Fatevi due conti e diteci se la stragrande maggioranza dei redditi italiani che è sotto a 28 mila euro annui trarrà benefici o vedrà sostanzialmente invariata la tassazione a beneficio invece di redditi decisamente elevati. 

Tra 55mila e 75mila un intervento sulle detrazioni dovrebbe comunque garantire un risparmio nonostante l’incremento dell’aliquota al 43%. E le detrazioni dovrebbero cancellare i bonus , quello denominato Renzi passato da 80 a 100 euro parrebbe destinato a sparire. I redditi elevati alla fine ci guadagneranno mentre per quelli medio bassi la tassazione resterà invariata. E intanto Confindustria chiede più soldi per tagliare le tasse alle imprese.
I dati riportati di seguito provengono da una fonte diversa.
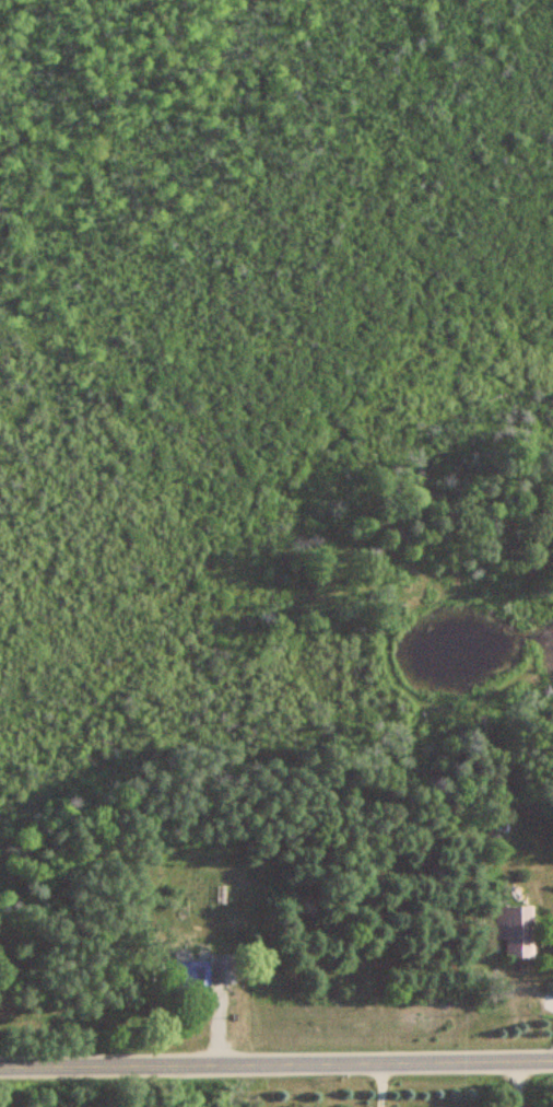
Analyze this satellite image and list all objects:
building: (513, 929)
building: (204, 973)
road: (276, 1034)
Ancora da comprendere invece è la cosiddetta no tax area, la nostra impressione è che si voglia tagliare le tasse a chi guadagna sui 30 mila euro l'anno. Fin qui una riforma di classe nel senso di recare ben pochi benefici alle fasce di reddito in sofferenza. Proprio ieri il governo ha deciso di destinare  8 miliardi al welfare per le donne già vittima di violenza e qui iniziano altri problemi

Ha ragione Marta Fana a sostenere che agli incentivi per le assunzioni delle donne  dovremmo invece preferire  la introduzione di un salario minimo di 10 euro netti orari ai quali aggiungere i contributi, una novità della quale beneficerebbero tanto gli uomini quanto le donne per superare la retorica della lotta alla precarietà, che colpisce sovente le donne, e assumere decisioni dirimenti per una reale inversione di rotta. 

Il salario minimo rappresenta ormai una necessità acclarato che la contrattazione nazionale è stata fino ad oggi incapace di dare impulso al potere di acquisto, basti pensare ai contratti da fame negli appalti. Ma invece di porre fine al subappalto lo si è liberalizzato e con il decreto Governativo si rischia la ennesima e finale liberalizzazione dei servizi pubblici.

E invece di scorrere le graduatorie concorsuali, porre fine per alcuni anni a ogni tetto di spesa per le assunzioni nella Pa si va verso la esternalizzazione dei servizi e assunzioni mirate solo agli obiettivi del PNRR  

Chi si sciacqua la bocca con la retorica femminile dovrebbe prima pensare a quanti posti di lavoro si sono persi in ambito pubblico negli anni di esternalizzazione dei servizi, a quanti parlano di posti creati negli appalti consigliamo di verificare l'importo delle buste paga, la percentuale dei part time esistenti e i contratti applicati.

Ce lo chiede l'Europa, ampio spazio al libero mercato invece di reinternalizzare i servizi nei quali opera con salari da fame manodopera femminile ( e non solo femminile).
 
E sempre sulla retorica femminile andate a vedere la percentuale dei medici obiettori nelle strutture pubbliche ad impedire il diritto all'aborto conquistato dopo anni di lotte. E solo allora capirete che quando si parla di violenza contro le donne non si parla mai della violenza economica esercitata contro di loro dalle esternalizzazioni e privatizzazioni.